If you consider the effects of the missing distance information, then the reasons for this discrepancy become clear. People who have shorter commutes tend to walk, and so they get to work faster than people who have longer commutes. In order to tease out the real advantages and disadvantages of taking the bus or carpooling versus driving, you’d also need access to both the commute distance and time information for individual commuters.
This project was definitely a challenge, but it was interesting to take publicly-available data and find out what was in it. The limitations of the data meant that I couldn’t draw the kinds of robust conclusions that I would have liked, but it is an interesting problem to consider, nonetheless.
I imagine that this particular aspect of working with data will come up again and again in information design. In science, when you find something like this you just go back and measure it. When working with publicly available data, that isn’t always an option.
I would have liked to include tooltips and interactivity in this assignment, but getting around various stumbling blocks in the coding took up a lot of time. I am pretty happy with the individual visualizations in the final product, but there’s one piece of the code structure that still bothers me.
As I said above, I divided the animation into 5 different visualization frames that the viewer could access by pushing the buttons at the top of the screen. Each function expects certain pieces to be on the screen already when it begins, and that created instability in the user interface: if the buttons were pushed in the wrong sequence, then some parts of the animation didn’t work.
I tried several different ways of getting around this, but never got it to work to my satisfaction. I tried talking to Siqi a few times in the weeks leading up to the project due date, but he was swamped with work and student questions and didn’t have time. In the end, I created 5 different functions that executed the separate graphics. When the user clicks a button late in the sequence, the browser simply runs the previous functions as quickly as possible and then continues on with the display.

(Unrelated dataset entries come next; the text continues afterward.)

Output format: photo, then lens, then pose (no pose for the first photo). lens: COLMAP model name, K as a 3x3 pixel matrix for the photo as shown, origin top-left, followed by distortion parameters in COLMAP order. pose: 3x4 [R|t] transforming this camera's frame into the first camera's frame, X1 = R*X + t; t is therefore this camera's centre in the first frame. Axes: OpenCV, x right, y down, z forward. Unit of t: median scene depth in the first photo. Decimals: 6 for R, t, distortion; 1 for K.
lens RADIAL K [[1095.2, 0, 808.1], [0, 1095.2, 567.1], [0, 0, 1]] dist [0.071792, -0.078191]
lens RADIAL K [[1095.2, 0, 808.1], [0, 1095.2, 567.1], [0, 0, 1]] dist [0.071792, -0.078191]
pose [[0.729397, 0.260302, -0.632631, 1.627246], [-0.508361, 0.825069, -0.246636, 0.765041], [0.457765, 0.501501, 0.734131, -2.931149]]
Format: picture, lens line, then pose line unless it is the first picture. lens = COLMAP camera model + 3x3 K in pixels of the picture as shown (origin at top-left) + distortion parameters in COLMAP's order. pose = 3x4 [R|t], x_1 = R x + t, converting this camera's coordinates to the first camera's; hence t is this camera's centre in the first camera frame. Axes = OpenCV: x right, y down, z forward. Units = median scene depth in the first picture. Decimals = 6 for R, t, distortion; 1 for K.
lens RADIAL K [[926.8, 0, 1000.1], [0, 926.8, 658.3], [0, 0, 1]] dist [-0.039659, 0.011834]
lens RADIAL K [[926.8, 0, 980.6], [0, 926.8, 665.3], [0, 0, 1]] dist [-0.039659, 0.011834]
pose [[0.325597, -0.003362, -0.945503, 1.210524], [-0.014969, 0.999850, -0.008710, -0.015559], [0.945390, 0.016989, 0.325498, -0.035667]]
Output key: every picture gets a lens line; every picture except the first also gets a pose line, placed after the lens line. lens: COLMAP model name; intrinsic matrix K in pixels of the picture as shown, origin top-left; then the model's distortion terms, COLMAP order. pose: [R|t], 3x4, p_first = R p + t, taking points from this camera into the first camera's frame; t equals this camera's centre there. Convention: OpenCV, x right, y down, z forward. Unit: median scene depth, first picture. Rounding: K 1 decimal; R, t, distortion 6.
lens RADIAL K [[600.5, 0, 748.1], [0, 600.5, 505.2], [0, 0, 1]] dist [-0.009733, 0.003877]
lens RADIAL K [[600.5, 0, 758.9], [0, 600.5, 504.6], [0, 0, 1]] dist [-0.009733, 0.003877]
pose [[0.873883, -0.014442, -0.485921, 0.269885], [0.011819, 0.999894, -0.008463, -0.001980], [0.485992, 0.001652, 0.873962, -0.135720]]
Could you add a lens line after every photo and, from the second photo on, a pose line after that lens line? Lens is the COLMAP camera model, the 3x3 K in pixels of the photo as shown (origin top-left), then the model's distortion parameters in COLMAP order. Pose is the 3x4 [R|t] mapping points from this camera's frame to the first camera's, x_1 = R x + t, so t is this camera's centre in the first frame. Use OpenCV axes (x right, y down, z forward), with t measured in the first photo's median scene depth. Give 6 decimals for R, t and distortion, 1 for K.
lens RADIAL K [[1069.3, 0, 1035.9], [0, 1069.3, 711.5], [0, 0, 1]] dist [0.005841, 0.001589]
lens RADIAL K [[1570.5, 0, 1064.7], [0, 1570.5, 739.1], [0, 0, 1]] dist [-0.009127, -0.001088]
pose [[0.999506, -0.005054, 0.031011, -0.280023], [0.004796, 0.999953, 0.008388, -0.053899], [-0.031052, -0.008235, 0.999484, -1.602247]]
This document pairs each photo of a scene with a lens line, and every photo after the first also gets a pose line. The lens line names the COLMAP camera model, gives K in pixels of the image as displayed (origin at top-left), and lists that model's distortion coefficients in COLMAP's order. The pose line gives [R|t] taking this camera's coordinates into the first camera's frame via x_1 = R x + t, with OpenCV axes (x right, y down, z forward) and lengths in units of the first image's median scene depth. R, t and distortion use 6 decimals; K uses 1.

The loading delay is not terribly noticeable in most frames unless you’re looking for it, but it does add an annoying jiggle to the beginning of each animation frame. I’m hoping to spend some time working on a different structure to get around this, but need to find someone with more d3 experience to talk through the options and discuss the pros and cons. I’ve completely refactored the code 3 or 4 times already, but haven’t managed to figure out how to work my way around that one (yet).
Overall, though, this was a good project to solidify skills learned throughout the semester, and to experience the joys and frustrations of real-world programming, rather than working only on class exercises.